How do students spend their time during an assignment?
Time-on-task or time spent metrics give a pretty good estimate of how much time students are spending on an assignment. However, it is more interesting to see how students spend their time working on an assignment.
To take a step toward integrating Student Process-Focused Insights in our Learning Insights Ecosystem, we have launched Coding vs. Debugging Time as a visualization in our Assignment level Learning Insights.
Classifying Coding and Debugging Time
A simple way to start unpacking how students spend their time is to divide the time spent into time spent coding or writing new code and time spent debugging or addressing error messages.
In the example above, we see that time spent after a run with errors is classified as debugging since it is probable that the student’s next step is to address the presented errors. This means that the rest of the time, or the time spent after an error-free run, is classified as coding.
Note: We only have and use the compile/run events from Custom Buttons. To take advantage of this visualization, add these buttons to let students test their code as often as they want before submitting it.
Visualizing Coding vs. Debugging Time
For any assignment in Codio, instructors can see a bar graph, with each column representing a student. Additionally, each bar consists of two segments. The bottom green segment of a column represents a student’s coding time. The top red segment of a column represents a student’s debugging time.

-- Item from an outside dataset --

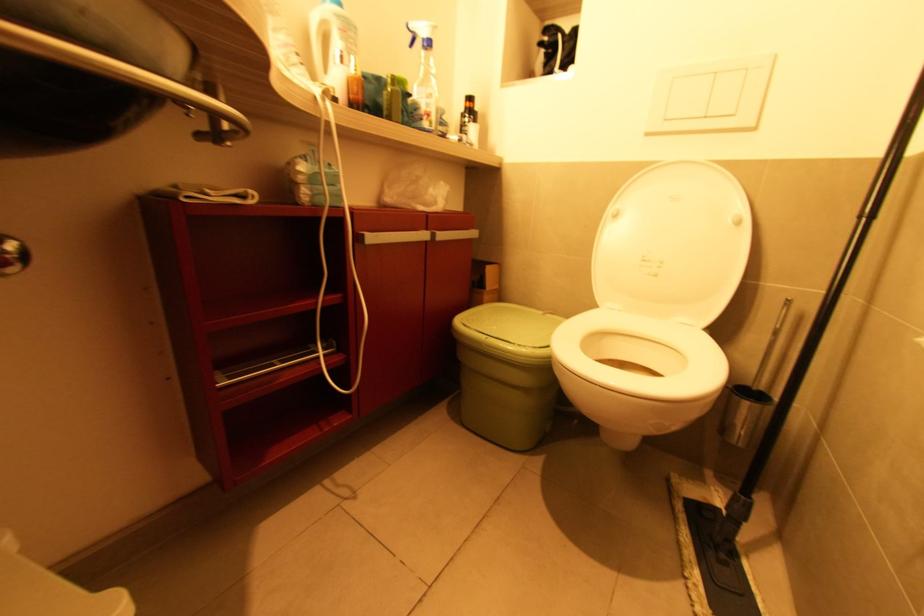
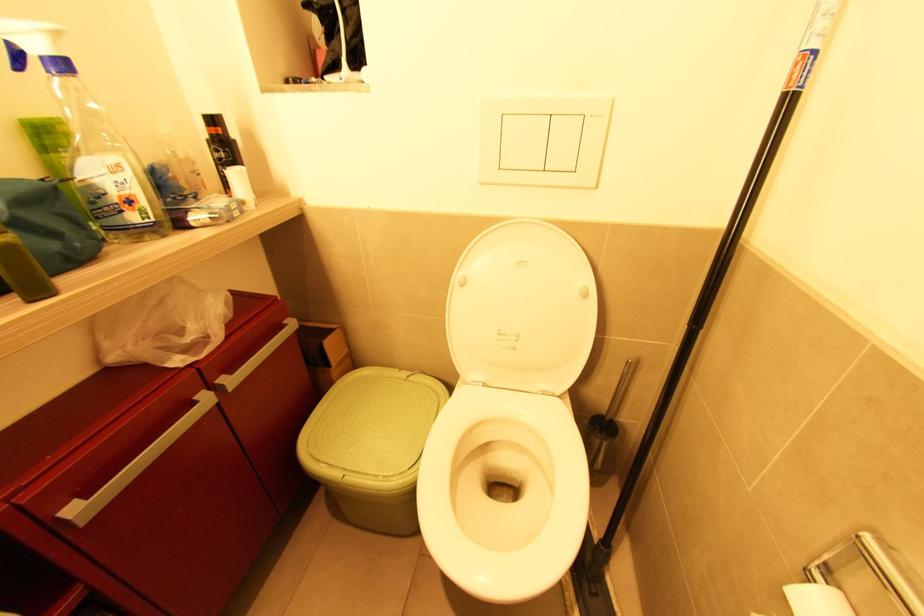
Which direction would the cameraman need to move to produce the second image?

The columns are sorted in descending order of the total time spent:
The tiny bars at the bottom of the chart give instructors an at-a-glance view of the entire class and their coding-debugging activity, allowing them to scroll through and focus on any particular areas of interest.
Hovering on any of the red or green columns displays the debugging and coding time of the students, respectively.

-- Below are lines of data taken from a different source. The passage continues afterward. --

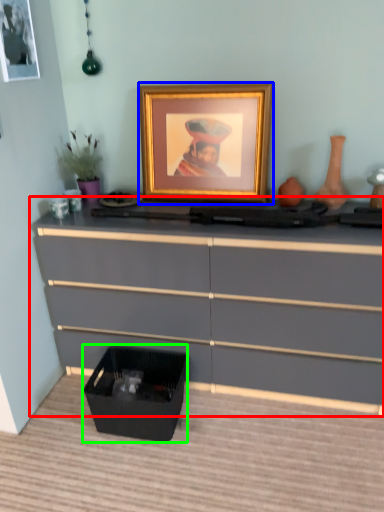
Question: Which object is the farthest from chest of drawers (highlighted by a red box)? Choose among these: picture frame (highlighted by a blue box) or storage box (highlighted by a green box).

Choices:
 (A) picture frame
 (B) storage box

Answer: (A)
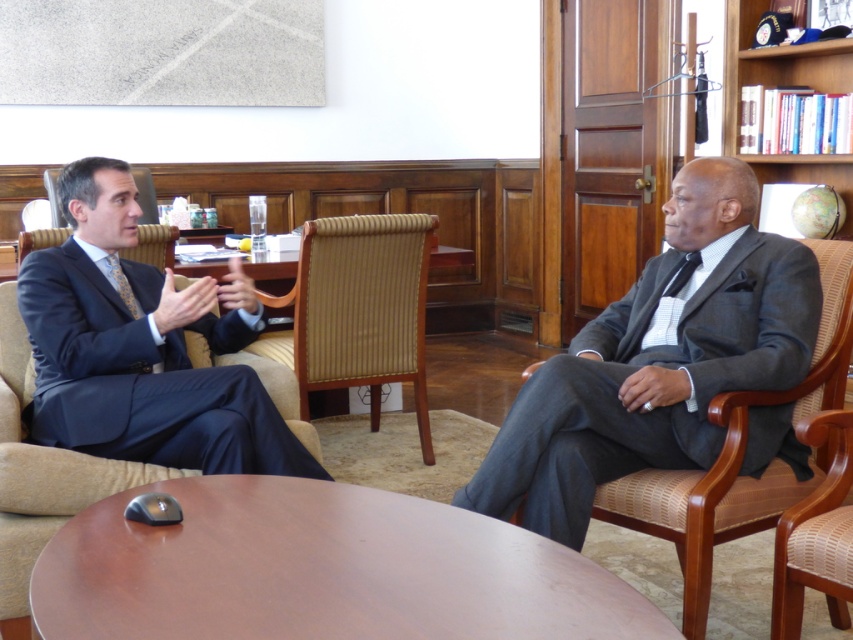
Which is behind, point (368, 545) or point (157, 406)?

The point (157, 406) is behind.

Interpreting Coding vs. Debugging Time
Coding vs. debugging give instructors a better picture of the student process. Specifically, it allows instructors insight into important questions like:
1. Were students struggling to resolve/debug their code for too long?
This example shows the students that took the longest to complete their assignments, with really high debugging time compared to the rest of the cohort. This can be interpreted as a set of students that may have found the assignment more challenging than the rest of their cohort and might have struggled with its difficulty.
2. Did the entire cohort face similar resolving/debugging challenges or is it a small subset of students that need help?
This example shows the students who took the longest time to complete the assignment, with students 4 and 6 spending a relatively higher time debugging than the rest of the cohort. But, again, this can be interpreted as an artifact of a smaller group of students that may need help.
3. Did some students cruise through the assignment and need a challenge?
This example shows students who took less time to complete the assignment and spent the least time debugging.
Diving Deeper into a Student’s Process
We believe that student process-based metrics and tools will help instructors identify students who may need help and enable them to understand students’ thought processes while they code.
With Coding vs. Debugging time, coupled with our Code Playback tool that takes snapshots of students’ code creation from beginning to end, we are paving the way for instructors to get a deeper insight into how their students work.